It’s hard to believe that it’s been almost twenty years since I saw the Blue Man Group at the small Charles Playhouse in Boston; my memories are a bit hazy, but I recollect plenty of liquids, regurgitation, percussion, and toilet paper. (I do hope these are memories of the Blue Man Group.) So I was curious to see how this oh-so-off-Broadway show—created by the prodigiously talented Matt Goldman, Phil Stanton and Chris Wink—would be able to fill a cavernous space like the Majestic. As it turns out, I needn't have worried: the production absolutely floods the theater with high-tech, neon spectacle. This is a completely reimagined piece that downplays the group’s roots in mid-80’s avant-garde music and emphasizes, rather, a sly and subversive take on American culture.
The set-up is simple: three completely blue men rejoice in their alien musical gifts even as they explore—like anthropologists—the peculiarities of contemporary American life. This oddball premise allows the creators to parody any number of contemporary trends, though social media and the visual arts offer the biggest bull’s-eyes. Indeed, the evening’s most keenly-observed moment occurs when the aliens invite the audience to read three different texts on three giant iPads at the same time: the Blue Men figure that we humans are addicted to texting, and addicted also to multitasking, so why not give us what we want the most? It’s the Blue Man version of Love.

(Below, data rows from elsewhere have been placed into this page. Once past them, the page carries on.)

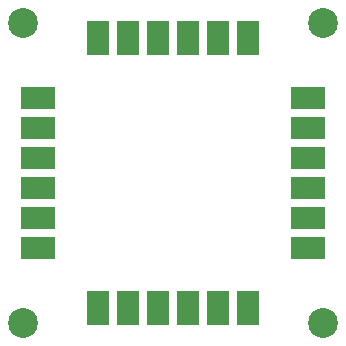
<source format=gbs>
G04 #@! TF.FileFunction,Soldermask,Bot*
%FSLAX46Y46*%
G04 Gerber Fmt 4.6, Leading zero omitted, Abs format (unit mm)*
G04 Created by KiCad (PCBNEW 4.0.0-rc1-stable) date 10/19/2015 11:16:30 PM*
%MOMM*%
G01*
G04 APERTURE LIST*
%ADD10C,0.100000*%
%ADD11C,2.530000*%
%ADD12R,1.924000X2.940000*%
%ADD13R,2.940000X1.924000*%
G04 APERTURE END LIST*
D10*
D11*
X127000000Y-127000000D03*
X152400000Y-127000000D03*
X152400000Y-101600000D03*
X127000000Y-101600000D03*
D12*
X143510000Y-125730000D03*
X146050000Y-125730000D03*
X143510000Y-125730000D03*
X140970000Y-125730000D03*
X138430000Y-125730000D03*
X135890000Y-125730000D03*
X133350000Y-125730000D03*
X133350000Y-102870000D03*
X135890000Y-102870000D03*
X138430000Y-102870000D03*
X140970000Y-102870000D03*
X143510000Y-102870000D03*
X146050000Y-102870000D03*
D13*
X151130000Y-107950000D03*
X151130000Y-110490000D03*
X151130000Y-113030000D03*
X151130000Y-115570000D03*
X151130000Y-118110000D03*
X151130000Y-120650000D03*
X128270000Y-120650000D03*
X128270000Y-118110000D03*
X128270000Y-115570000D03*
X128270000Y-113030000D03*
X128270000Y-110490000D03*
X128270000Y-107950000D03*
M02*

</source>
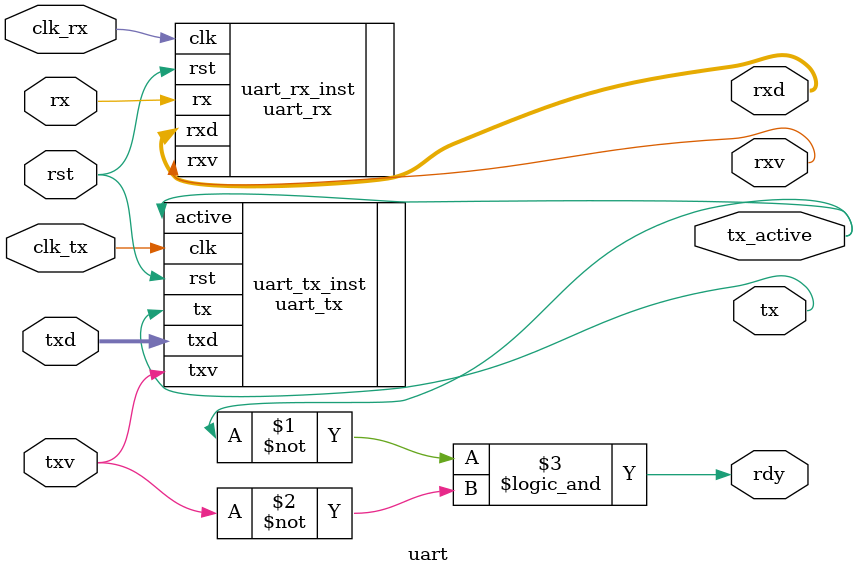
<source format=v>

`timescale 1ns / 1ps

module uart #
(                            
    parameter DATA_WIDTH      = 8,
    parameter STOP_BITS       = 1,
    parameter PARITY          = 0,
    parameter EVEN            = 1,
    parameter PRESCALER       = 16,
    parameter LATCH_TOLERANCE = 1
)
(
    input  wire       clk_rx,
    input  wire       clk_tx,
    input  wire       rst,

	input  wire       rx,
	output wire       tx,

	input  wire [7:0] txd,
	input  wire       txv,
	
	output wire [7:0] rxd,
	output wire       rxv,
	
	output wire       rdy,
	output wire       tx_active

);

assign rdy = ( ~tx_active && ~txv );

uart_rx #(
	.DATA_WIDTH      ( DATA_WIDTH  ),
	.STOP_BITS       ( STOP_BITS   ),
	.PARITY          ( PARITY      ),
	.EVEN            ( EVEN        ),
	.PRESCALER       ( PRESCALER   ),
	.LATCH_TOLERANCE ( LATCH_TOLERANCE ) )
uart_rx_inst (
	.clk      ( clk_rx ),
	.rst      ( rst ),
	.rx       ( rx  ),
	.rxd      ( rxd ),
	.rxv      ( rxv )
);

uart_tx #(
	.DATA_WIDTH ( DATA_WIDTH  ),
	.STOP_BITS  ( STOP_BITS   ),
	.PARITY     ( PARITY      ),
	.EVEN       ( EVEN        ),
	.PRESCALER  ( PRESCALER   ) )
uart_tx_inst (
	.clk      ( clk_tx ),
	.rst      ( rst ),
	.tx       ( tx  ),
	.txd      ( txd ),
	.txv      ( txv ),
	.active   ( tx_active )
);

endmodule

</source>
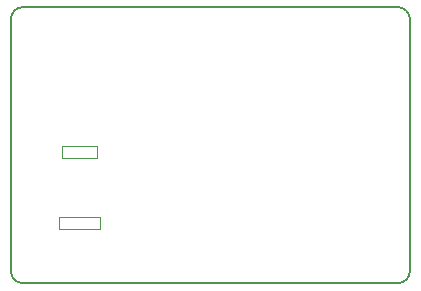
<source format=gbr>
G04 #@! TF.GenerationSoftware,KiCad,Pcbnew,(5.0.2)-1*
G04 #@! TF.CreationDate,2019-08-18T14:58:17-04:00*
G04 #@! TF.ProjectId,LTC3260-DualRail,4c544333-3236-4302-9d44-75616c526169,rev?*
G04 #@! TF.SameCoordinates,Original*
G04 #@! TF.FileFunction,Profile,NP*
%FSLAX46Y46*%
G04 Gerber Fmt 4.6, Leading zero omitted, Abs format (unit mm)*
G04 Created by KiCad (PCBNEW (5.0.2)-1) date 8/18/2019 2:58:17 PM*
%MOMM*%
%LPD*%
G01*
G04 APERTURE LIST*
%ADD10C,0.150000*%
G04 #@! TA.AperFunction,NonConductor*
%ADD11C,0.000100*%
G04 #@! TD*
G04 APERTURE END LIST*
D10*
X68326000Y-66548000D02*
X68326000Y-87884000D01*
X102108000Y-66548000D02*
X102108000Y-87884000D01*
X101092000Y-65532000D02*
G75*
G02X102108000Y-66548000I0J-1016000D01*
G01*
X102108000Y-87884000D02*
G75*
G02X101092000Y-88900000I-1016000J0D01*
G01*
X69342000Y-88900000D02*
G75*
G02X68326000Y-87884000I0J1016000D01*
G01*
X101092000Y-88900000D02*
X69342000Y-88900000D01*
X68326000Y-66548000D02*
G75*
G02X69342000Y-65532000I1016000J0D01*
G01*
X101092000Y-65532000D02*
X69342000Y-65532000D01*
D11*
G04 #@! TO.C,J1*
X72400220Y-83274280D02*
X75900220Y-83274280D01*
X75650220Y-78274280D02*
X72650220Y-78274280D01*
X75900220Y-84274280D02*
X72400220Y-84274280D01*
X72400220Y-84274280D02*
X72400220Y-83274280D01*
X72650220Y-78274280D02*
X72650220Y-77274280D01*
X72650220Y-77274280D02*
X75650220Y-77274280D01*
X75650220Y-77274280D02*
X75650220Y-78274280D01*
X75900220Y-83274280D02*
X75900220Y-84274280D01*
G04 #@! TD*
M02*

</source>
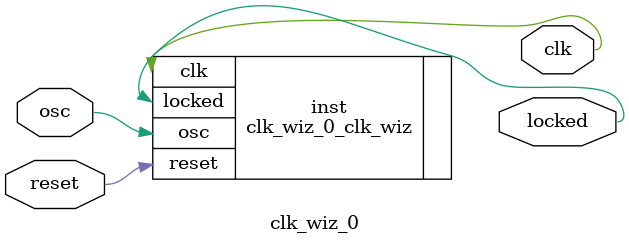
<source format=v>


`timescale 1ps/1ps

(* CORE_GENERATION_INFO = "clk_wiz_0,clk_wiz_v6_0_14_0_0,{component_name=clk_wiz_0,use_phase_alignment=true,use_min_o_jitter=false,use_max_i_jitter=false,use_dyn_phase_shift=false,use_inclk_switchover=false,use_dyn_reconfig=false,enable_axi=0,feedback_source=FDBK_AUTO,PRIMITIVE=PLL,num_out_clk=1,clkin1_period=10.000,clkin2_period=10.000,use_power_down=false,use_reset=true,use_locked=true,use_inclk_stopped=false,feedback_type=SINGLE,CLOCK_MGR_TYPE=NA,manual_override=false}" *)

module clk_wiz_0 
 (
  // Clock out ports
  output        clk,
  // Status and control signals
  input         reset,
  output        locked,
 // Clock in ports
  input         osc
 );

  clk_wiz_0_clk_wiz inst
  (
  // Clock out ports  
  .clk(clk),
  // Status and control signals               
  .reset(reset), 
  .locked(locked),
 // Clock in ports
  .osc(osc)
  );

endmodule

</source>
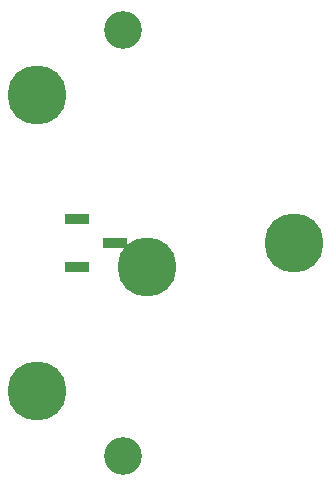
<source format=gbr>
%TF.GenerationSoftware,KiCad,Pcbnew,6.0.8-f2edbf62ab~116~ubuntu22.04.1*%
%TF.CreationDate,2022-11-07T08:46:38+01:00*%
%TF.ProjectId,batteriedeckel,62617474-6572-4696-9564-65636b656c2e,rev?*%
%TF.SameCoordinates,Original*%
%TF.FileFunction,Soldermask,Top*%
%TF.FilePolarity,Negative*%
%FSLAX46Y46*%
G04 Gerber Fmt 4.6, Leading zero omitted, Abs format (unit mm)*
G04 Created by KiCad (PCBNEW 6.0.8-f2edbf62ab~116~ubuntu22.04.1) date 2022-11-07 08:46:38*
%MOMM*%
%LPD*%
G01*
G04 APERTURE LIST*
%ADD10C,3.200000*%
%ADD11C,5.000000*%
%ADD12R,2.000000X0.900000*%
G04 APERTURE END LIST*
D10*
%TO.C,H2*%
X100000000Y-118000000D03*
%TD*%
%TO.C,H1*%
X100000000Y-82000000D03*
%TD*%
D11*
%TO.C,BAT+*%
X92750000Y-87443000D03*
%TD*%
%TO.C,SW-*%
X114500000Y-100000000D03*
%TD*%
%TO.C,BAT-*%
X102000000Y-102000000D03*
%TD*%
%TO.C,SW+*%
X92750000Y-112557000D03*
%TD*%
D12*
%TO.C,J1*%
X96100000Y-98000000D03*
X99300000Y-100000000D03*
X96100000Y-102000000D03*
%TD*%
M02*

</source>
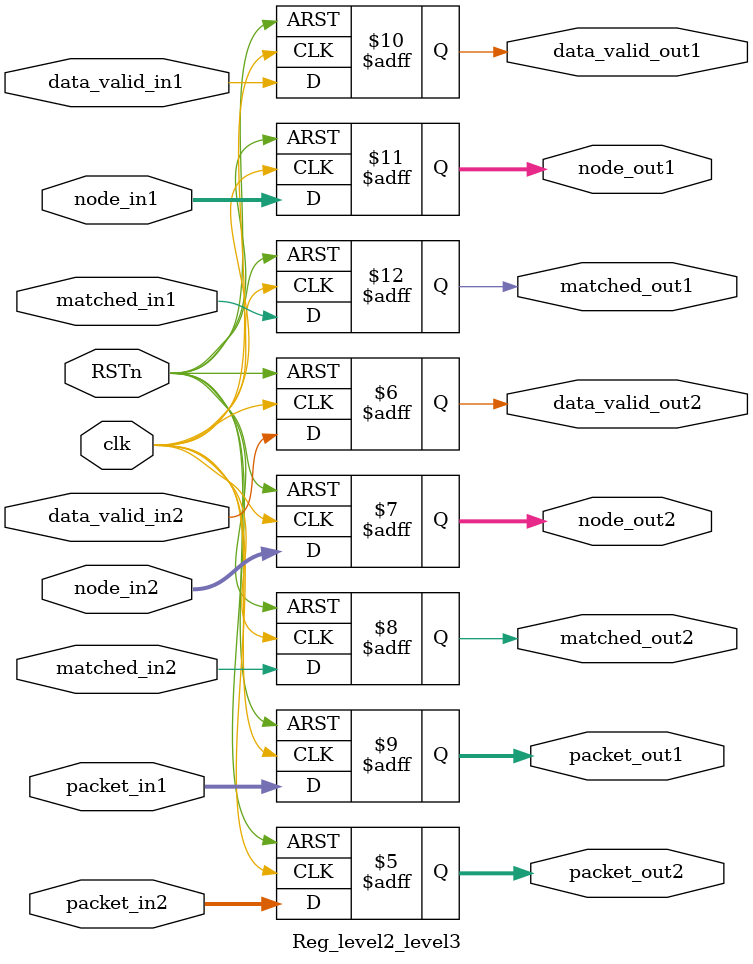
<source format=v>
`timescale 1ns / 1ps

module Reg_level2_level3 #(
    // the width of packet header and node
    parameter   PACKET_WIDTH = 104,
    parameter   NODE_WIDTH = 40
)

(
    //reset and clock
    input   clk,
    input   RSTn,
    
    //input from last stage 
    input wire [PACKET_WIDTH-1:0]    packet_in1,
    input wire                       data_valid_in1,
    input wire [NODE_WIDTH-1:0]      node_in1,
    input wire                       matched_in1,
    
    input wire [PACKET_WIDTH-1:0]    packet_in2,
    input wire                       data_valid_in2,
    input wire [NODE_WIDTH-1:0]      node_in2,
    input wire                       matched_in2, 
    
    //output to the node in level2 of tree 
    output reg [PACKET_WIDTH-1:0]    packet_out1,
    output reg                      data_valid_out1,
    output reg [NODE_WIDTH-1:0]      node_out1,
    output reg                       matched_out1,
    
    output reg [PACKET_WIDTH-1:0]    packet_out2,
    output reg                       data_valid_out2,
    output reg [NODE_WIDTH-1:0]      node_out2,
    output reg                       matched_out2
    
    );
    
    // handle the first packet
    always@(posedge clk or negedge RSTn)    begin
        if(!RSTn)   begin
            packet_out1 <= 104'b0;
            data_valid_out1 <= 1'b0;
            node_out1 <= 40'b0;
            matched_out1 <= 1'b0;            
        end else begin
            packet_out1 <= packet_in1;
            data_valid_out1 <= data_valid_in1;
            node_out1 <= node_in1;
            matched_out1 <= matched_in1;           
        end
    end
     
    // handle the second packet
    always@(posedge clk or negedge RSTn)    begin
        if(!RSTn)   begin
            packet_out2 <= 104'b0;
            data_valid_out2 <= 1'b0;
            node_out2 <= 40'b0;
            matched_out2 <= 1'b0;            
        end else begin
            packet_out2 <= packet_in2;
            data_valid_out2 <= data_valid_in2;
            node_out2 <= node_in2;
            matched_out2 <= matched_in2;           
        end
    end

        
 endmodule

</source>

But technology isn’t the only target: along the way, the group gleefully parodies (or travesties) a mind-boggling array of art, both high and low: from Beethoven to Lady Gaga, from Andrew Wyeth to Jackson Pollack. (Absolutely the best sight gag in the show involves poor Christina, from Wyeth’s richly-deserving Christina’s World. I’m still laughing.) And while audience participation usually makes me wince, at least the Blue Man Group cunningly exploits the dynamics made possible by breaking the fourth wall: here, it’s something of an adventure on both sides of the stage. (For instance, one particularly ridiculous skit explores the proper etiquette for eating Twinkies—and excreting them.)
These goofy sketches are generally intermixed with percussion-heavy songs and dances, supported by a rocking band. (There are warnings in the lobby about the loud volume, but I was sitting up close, with no problem. And I’m a sensitive to that sort of thing.) At 100 intermission-less minutes, the evening simply flies by—except for a rare misstep when an audience member is invited “back-stage” for a parody of soulless art. (That particular send-up should be reconsidered; the aliens should never be cruel. Childlike glee is their métier.)
So: I was dubious about the merits of seeing Blue Man Group on tour—I figured I’d been there, done that. But the group’s new show is a delight: funny, well-produced, with a dazzling design by Joel Moritz, and spiffy direction by Marcus Miller. Even if you’ve seen BMG in its smaller venues, it’s worth a look. And judging by the packed house at Tuesday’s performance, tickets will be scarce: get ’em soon, or you’ll be blue, too.
--Thomas "I Couldn't Quite Make an Azure Joke Work" Jenkins, Current theatre critic.